Guidelines for Speech-Language Therapy in Parkinson’s Disease

By: Hanneke Kalf, Bert de Swart, Marianne Bonnier-Baars, Jolanda Kanters,
Marga Hofman, Judith Kocken, Marije Miltenburg, Bas Bloem, Marten Munneke 

With respect to Parkinson’s disease, speech-language pathology focuses on three domains:

  • difficulty with speech: hypokinetic dysarthria and the influence of cognitive impairments on language comprehension, language use and communication skills
  • difficulty with chewing and swallowing: dysphagia, choking and slow chewing and swallowing
  • difficulty with controlling saliva: drooling or dribbling of saliva

For the rehabilitation of persons with Parkinson’s disease (PwP), Morris & Iansek have described a theoretical model which has been met with positive experiences in large Parkinson’s centers abroad. This model consists of the following five basic assumptions:

  1. “Normal movement is possible in Parkinson’s disease; what is required is appropriate activation. The skilled therapist is able to determine the most effective methods to activate normal movement.
  2. Complex movements need to be broken down into smaller components. This is to avoid motor instability and to take advantage of increased amplitude at the beginning of movement sequences.
  3. Each component of a task needs to be performed at a conscious level. Conscious attention appears to bypass the basal ganglia and restore movement towards normal.
  4. External cues may be used to initiate and maintain movement and cognitive processes. Visual, auditory or proprioceptive cues may be used. Cues indicate the appropriate movement size and appear to activate attentional motor control mechanisms.
  5. Simultaneous motor or cognitive tasks are to be avoided. This is because the more automatic task is not executed properly and only the task demanding attention is satisfactorily completed.”

These assumptions are also relevant in speech-language treatment.

 Evaluation and treatment of limitations in speech:

Subtle changes in a patient’s speech and cognition can have a large impact on the degree to which the patient feels comfortable with speaking (already early in the disease) (3). This underscores the importance of early referral and timely attention from a speech-language pathologist (SLP).

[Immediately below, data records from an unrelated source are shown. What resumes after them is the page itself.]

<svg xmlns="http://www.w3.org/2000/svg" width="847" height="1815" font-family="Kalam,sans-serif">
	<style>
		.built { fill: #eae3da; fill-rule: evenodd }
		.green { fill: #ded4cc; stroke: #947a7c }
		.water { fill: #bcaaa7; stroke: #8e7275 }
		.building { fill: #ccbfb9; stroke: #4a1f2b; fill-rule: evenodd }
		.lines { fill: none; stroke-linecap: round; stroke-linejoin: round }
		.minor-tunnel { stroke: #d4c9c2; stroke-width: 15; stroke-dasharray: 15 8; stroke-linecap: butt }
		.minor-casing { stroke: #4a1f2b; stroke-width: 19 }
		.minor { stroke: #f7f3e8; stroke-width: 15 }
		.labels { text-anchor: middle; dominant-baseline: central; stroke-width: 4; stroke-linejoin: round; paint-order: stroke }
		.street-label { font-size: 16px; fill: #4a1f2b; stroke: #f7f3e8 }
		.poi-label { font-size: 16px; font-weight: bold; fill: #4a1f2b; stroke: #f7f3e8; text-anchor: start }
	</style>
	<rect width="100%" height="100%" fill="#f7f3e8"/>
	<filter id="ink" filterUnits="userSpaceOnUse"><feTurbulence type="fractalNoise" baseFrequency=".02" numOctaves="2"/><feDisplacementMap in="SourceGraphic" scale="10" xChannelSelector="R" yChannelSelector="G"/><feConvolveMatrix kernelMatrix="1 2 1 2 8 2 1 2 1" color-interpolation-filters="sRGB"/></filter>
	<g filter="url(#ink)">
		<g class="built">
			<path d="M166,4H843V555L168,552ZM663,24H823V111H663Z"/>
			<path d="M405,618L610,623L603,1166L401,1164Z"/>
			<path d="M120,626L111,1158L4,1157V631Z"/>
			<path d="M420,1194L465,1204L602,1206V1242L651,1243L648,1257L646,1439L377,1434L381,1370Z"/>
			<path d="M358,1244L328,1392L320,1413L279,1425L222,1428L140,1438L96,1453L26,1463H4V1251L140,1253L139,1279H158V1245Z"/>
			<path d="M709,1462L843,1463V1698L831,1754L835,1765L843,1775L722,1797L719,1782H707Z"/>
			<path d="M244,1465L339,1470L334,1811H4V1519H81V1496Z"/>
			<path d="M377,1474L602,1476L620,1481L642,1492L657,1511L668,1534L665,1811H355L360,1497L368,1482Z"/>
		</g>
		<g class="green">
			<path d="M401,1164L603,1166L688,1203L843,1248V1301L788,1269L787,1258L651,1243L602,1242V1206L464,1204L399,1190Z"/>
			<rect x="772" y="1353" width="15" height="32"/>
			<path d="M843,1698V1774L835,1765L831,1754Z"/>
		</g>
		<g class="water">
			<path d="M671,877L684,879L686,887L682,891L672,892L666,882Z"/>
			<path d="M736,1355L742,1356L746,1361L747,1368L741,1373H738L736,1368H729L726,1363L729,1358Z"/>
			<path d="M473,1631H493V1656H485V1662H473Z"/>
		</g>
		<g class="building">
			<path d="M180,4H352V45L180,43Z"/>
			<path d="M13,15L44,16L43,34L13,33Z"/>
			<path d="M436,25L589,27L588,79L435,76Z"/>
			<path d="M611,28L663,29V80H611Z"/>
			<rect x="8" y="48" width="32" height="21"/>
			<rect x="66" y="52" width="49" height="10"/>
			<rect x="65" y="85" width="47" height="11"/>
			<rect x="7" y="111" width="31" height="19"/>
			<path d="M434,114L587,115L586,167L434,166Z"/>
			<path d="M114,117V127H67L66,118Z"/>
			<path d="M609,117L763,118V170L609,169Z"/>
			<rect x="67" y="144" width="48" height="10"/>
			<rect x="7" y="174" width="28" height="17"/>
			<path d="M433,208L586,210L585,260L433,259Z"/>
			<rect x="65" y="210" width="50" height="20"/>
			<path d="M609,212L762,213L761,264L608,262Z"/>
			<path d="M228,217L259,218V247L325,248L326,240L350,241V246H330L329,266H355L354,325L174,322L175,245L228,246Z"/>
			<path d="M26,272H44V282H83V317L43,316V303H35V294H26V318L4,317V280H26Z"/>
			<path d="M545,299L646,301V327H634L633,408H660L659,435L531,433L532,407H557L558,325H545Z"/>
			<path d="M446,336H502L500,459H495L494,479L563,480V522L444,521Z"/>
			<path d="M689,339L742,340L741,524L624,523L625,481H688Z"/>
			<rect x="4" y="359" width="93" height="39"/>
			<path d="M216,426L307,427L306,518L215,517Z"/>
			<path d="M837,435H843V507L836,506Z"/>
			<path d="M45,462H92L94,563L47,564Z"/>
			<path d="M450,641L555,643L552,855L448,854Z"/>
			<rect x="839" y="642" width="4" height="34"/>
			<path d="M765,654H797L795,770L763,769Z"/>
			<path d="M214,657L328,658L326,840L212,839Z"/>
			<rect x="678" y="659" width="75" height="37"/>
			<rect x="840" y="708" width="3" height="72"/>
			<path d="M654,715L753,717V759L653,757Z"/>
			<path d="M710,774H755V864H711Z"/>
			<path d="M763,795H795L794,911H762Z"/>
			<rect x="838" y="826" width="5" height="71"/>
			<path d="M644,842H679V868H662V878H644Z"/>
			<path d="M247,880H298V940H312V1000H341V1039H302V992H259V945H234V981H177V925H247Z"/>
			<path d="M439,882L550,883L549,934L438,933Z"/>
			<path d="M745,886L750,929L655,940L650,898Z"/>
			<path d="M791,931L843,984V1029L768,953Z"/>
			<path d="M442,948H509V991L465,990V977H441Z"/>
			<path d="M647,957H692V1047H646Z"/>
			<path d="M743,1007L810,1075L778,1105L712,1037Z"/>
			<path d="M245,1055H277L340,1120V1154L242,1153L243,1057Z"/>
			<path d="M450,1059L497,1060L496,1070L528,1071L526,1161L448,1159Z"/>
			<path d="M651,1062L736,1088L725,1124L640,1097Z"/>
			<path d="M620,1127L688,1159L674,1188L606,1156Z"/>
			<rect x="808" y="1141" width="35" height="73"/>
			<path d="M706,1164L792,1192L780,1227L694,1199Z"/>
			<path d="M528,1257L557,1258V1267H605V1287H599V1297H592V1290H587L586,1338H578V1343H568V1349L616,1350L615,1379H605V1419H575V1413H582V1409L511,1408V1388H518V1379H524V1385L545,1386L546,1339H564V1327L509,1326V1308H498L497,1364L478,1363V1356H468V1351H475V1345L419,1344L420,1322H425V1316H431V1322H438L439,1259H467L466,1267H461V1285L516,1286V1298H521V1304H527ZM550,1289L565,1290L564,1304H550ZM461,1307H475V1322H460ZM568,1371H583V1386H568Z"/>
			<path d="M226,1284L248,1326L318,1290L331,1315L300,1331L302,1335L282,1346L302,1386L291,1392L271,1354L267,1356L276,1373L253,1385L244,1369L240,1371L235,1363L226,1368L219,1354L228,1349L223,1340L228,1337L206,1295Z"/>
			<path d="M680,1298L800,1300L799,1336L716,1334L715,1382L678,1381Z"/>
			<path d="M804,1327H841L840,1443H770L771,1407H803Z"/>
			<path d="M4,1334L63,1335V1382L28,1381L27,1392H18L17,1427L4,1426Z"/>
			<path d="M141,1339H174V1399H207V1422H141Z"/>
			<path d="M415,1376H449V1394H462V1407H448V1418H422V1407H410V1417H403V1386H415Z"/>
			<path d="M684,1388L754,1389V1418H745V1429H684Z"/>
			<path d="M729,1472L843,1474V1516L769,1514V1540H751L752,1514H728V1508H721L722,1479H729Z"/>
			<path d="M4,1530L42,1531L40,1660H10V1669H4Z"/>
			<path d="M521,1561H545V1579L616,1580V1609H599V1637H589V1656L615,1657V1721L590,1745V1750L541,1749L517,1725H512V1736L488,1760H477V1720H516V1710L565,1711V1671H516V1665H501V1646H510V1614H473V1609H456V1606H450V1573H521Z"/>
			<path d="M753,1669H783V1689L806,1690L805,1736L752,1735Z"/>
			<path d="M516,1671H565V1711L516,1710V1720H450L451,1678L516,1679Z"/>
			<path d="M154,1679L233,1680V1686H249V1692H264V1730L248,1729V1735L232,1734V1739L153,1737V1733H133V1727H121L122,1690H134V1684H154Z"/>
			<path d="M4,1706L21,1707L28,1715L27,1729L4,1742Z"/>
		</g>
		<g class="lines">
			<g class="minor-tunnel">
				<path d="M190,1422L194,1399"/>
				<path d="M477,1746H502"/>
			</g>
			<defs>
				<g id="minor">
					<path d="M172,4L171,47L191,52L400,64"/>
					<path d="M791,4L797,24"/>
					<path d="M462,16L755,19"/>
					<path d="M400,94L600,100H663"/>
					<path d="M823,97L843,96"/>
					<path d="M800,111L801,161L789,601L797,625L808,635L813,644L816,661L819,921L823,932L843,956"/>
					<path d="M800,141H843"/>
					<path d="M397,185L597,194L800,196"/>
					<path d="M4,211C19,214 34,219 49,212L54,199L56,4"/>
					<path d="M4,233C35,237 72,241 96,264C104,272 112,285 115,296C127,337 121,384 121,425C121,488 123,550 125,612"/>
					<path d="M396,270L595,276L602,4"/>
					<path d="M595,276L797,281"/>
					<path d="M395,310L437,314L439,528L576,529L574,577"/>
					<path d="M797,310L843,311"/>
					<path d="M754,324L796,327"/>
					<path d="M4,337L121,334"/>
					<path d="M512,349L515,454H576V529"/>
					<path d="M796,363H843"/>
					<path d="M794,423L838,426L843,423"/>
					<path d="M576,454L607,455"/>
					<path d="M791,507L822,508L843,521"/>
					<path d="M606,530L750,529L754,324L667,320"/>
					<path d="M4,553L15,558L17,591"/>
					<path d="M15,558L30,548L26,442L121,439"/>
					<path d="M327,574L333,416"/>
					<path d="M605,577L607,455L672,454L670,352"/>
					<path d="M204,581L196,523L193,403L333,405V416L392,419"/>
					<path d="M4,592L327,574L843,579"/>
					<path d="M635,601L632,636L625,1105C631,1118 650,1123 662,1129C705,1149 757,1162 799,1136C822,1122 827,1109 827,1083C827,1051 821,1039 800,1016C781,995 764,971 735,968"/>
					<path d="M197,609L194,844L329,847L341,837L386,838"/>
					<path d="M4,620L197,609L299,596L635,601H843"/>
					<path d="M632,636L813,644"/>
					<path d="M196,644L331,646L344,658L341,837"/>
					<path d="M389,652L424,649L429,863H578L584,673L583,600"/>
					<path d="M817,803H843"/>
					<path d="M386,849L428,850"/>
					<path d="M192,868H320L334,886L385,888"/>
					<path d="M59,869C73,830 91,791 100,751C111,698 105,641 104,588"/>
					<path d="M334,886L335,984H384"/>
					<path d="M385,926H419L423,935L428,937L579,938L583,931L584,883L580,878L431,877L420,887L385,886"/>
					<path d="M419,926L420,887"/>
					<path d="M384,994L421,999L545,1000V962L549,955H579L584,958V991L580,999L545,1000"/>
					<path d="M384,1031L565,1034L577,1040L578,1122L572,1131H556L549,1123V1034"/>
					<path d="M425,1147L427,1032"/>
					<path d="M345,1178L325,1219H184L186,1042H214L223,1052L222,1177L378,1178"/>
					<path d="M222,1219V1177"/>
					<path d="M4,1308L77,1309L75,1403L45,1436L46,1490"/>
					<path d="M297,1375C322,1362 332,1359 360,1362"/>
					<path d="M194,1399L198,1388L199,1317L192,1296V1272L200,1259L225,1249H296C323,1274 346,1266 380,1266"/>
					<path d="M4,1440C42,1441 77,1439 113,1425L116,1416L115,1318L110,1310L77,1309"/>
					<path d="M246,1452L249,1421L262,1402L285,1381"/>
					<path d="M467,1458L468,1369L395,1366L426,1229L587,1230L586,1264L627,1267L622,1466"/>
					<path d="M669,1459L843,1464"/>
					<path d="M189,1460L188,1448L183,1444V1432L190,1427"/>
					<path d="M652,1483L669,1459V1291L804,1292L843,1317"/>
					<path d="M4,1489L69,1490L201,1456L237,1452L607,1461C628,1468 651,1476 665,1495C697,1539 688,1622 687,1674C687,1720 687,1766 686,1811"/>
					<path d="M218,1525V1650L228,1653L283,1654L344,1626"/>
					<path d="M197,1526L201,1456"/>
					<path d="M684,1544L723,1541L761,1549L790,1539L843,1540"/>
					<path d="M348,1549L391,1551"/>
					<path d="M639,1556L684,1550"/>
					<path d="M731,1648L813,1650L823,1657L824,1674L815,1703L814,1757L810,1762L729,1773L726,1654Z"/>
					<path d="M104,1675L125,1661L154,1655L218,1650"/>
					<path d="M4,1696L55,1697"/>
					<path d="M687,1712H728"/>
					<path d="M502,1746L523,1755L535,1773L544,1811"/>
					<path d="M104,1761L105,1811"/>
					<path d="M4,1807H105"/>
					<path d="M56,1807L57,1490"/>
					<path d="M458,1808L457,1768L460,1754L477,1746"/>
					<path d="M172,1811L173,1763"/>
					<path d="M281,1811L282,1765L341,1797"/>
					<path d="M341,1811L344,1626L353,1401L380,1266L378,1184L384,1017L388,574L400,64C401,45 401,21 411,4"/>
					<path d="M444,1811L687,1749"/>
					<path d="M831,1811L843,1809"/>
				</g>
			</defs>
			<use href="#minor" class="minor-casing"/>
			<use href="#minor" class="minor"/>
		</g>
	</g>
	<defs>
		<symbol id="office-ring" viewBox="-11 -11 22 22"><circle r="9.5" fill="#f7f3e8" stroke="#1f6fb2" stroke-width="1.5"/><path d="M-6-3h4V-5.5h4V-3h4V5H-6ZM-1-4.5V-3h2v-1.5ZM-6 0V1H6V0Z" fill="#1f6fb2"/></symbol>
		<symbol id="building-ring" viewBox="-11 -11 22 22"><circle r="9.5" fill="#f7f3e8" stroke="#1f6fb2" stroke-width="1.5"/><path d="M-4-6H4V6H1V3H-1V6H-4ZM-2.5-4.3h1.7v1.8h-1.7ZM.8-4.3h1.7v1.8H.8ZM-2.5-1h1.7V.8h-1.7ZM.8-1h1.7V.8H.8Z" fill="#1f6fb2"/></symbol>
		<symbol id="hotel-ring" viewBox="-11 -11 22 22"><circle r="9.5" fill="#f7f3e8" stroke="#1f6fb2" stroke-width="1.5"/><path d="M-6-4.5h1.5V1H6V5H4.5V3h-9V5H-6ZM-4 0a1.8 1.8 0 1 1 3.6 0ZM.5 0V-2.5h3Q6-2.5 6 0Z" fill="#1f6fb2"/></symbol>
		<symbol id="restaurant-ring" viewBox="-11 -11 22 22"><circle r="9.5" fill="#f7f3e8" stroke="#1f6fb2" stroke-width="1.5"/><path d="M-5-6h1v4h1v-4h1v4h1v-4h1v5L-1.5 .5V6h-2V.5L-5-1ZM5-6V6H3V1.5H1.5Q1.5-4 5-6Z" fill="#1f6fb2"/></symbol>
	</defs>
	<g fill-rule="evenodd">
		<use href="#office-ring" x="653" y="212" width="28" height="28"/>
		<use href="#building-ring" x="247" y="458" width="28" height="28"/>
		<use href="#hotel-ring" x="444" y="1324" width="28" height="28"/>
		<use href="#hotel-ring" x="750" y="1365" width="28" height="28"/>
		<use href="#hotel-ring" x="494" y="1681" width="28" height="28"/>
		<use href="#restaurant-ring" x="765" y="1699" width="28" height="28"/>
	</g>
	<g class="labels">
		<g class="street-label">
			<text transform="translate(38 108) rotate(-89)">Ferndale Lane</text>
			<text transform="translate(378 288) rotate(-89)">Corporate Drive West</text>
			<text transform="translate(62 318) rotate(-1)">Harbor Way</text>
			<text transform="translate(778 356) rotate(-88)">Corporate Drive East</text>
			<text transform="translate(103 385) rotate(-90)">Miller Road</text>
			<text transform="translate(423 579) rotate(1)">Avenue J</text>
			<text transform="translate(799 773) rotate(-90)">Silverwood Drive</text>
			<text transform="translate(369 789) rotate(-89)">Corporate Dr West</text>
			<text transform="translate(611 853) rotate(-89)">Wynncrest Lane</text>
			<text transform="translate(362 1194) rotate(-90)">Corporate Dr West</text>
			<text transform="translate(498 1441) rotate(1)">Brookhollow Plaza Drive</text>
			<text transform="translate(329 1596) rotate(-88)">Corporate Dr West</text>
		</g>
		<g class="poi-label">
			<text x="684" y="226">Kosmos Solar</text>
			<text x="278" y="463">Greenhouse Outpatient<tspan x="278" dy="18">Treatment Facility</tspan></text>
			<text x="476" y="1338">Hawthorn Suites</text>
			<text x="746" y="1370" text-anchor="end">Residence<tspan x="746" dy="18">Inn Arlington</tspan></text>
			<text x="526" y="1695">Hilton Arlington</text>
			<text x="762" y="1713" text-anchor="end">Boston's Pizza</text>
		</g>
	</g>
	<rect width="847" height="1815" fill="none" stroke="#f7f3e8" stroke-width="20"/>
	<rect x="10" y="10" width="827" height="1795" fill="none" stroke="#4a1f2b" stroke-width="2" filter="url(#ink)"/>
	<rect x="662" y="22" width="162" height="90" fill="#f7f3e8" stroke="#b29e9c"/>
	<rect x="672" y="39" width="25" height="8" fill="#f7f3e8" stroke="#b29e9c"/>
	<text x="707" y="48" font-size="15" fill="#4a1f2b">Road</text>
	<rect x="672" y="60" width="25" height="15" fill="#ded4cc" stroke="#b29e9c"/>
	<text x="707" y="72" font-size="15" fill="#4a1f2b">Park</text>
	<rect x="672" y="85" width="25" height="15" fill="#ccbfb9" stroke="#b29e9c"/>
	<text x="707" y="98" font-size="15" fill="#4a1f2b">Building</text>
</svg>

The current speech-language treatment techniques related to hypokinetic dysarthria focus on an intensive stimulation of the intensity of the speech, over a period of at least four weeks. This kind of approach is specific for PD, because it puts demands on the – to a certain extent – normal motor skills by activating and stimulating them with cues. Various studies (4) have shown the value of this approach for patients with Parkinson’s disease.

PwPs vary significantly with respect to the severity of the disease, physical and cognitive capacity, dysarthric features and expectations regarding verbal communication. This means that the treatment to improve intelligibility can range from a one-time consultation with recommendations to intensive treatment of at least three sessions per week over the course of at least four weeks, to periodic consultations with a focus on supervising and instruction of caregivers (conversational partners). The treatment of communication disorders resulting from cognitive deterioration and language impairments is limited to recommendations and specific modifications. A physician, referring a patient with PD may expect that an SLP with experience in PD is capable of evaluating whether, and in what way, treatment is worthwhile and carrying out this treatment.

Evaluation and treatment of limitations to swallowing:

Choking, slowness of chewing and other typical swallowing problems in PD can be worrisome and a burden to the patient and his caregivers (5). After an efficient assessment, SLPs who have experience with the treatment of dysphagia related to PD are capable of providing adequate exercises, modifications, cues and movement strategies. The treatment that follows will generally consist of a one-time session or a short treatment period, if necessary in the domestic setting.

Evaluation and treatment of limitations in saliva control:

Drooling is an unpleasant problem that appears primarily in the later phases of the disease. SLPs experienced in the treatment of drooling can determine the severity of the problem and to what extent it can be treated. Treatment generally consists of either one-time recommendations or a short treatment period, when needed in the domestic setting. If speech-language therapy is ineffective, the SLP will refer the PwP back to the neurologist for medical treatment (e.g. injections with botulinum-neurotoxin).”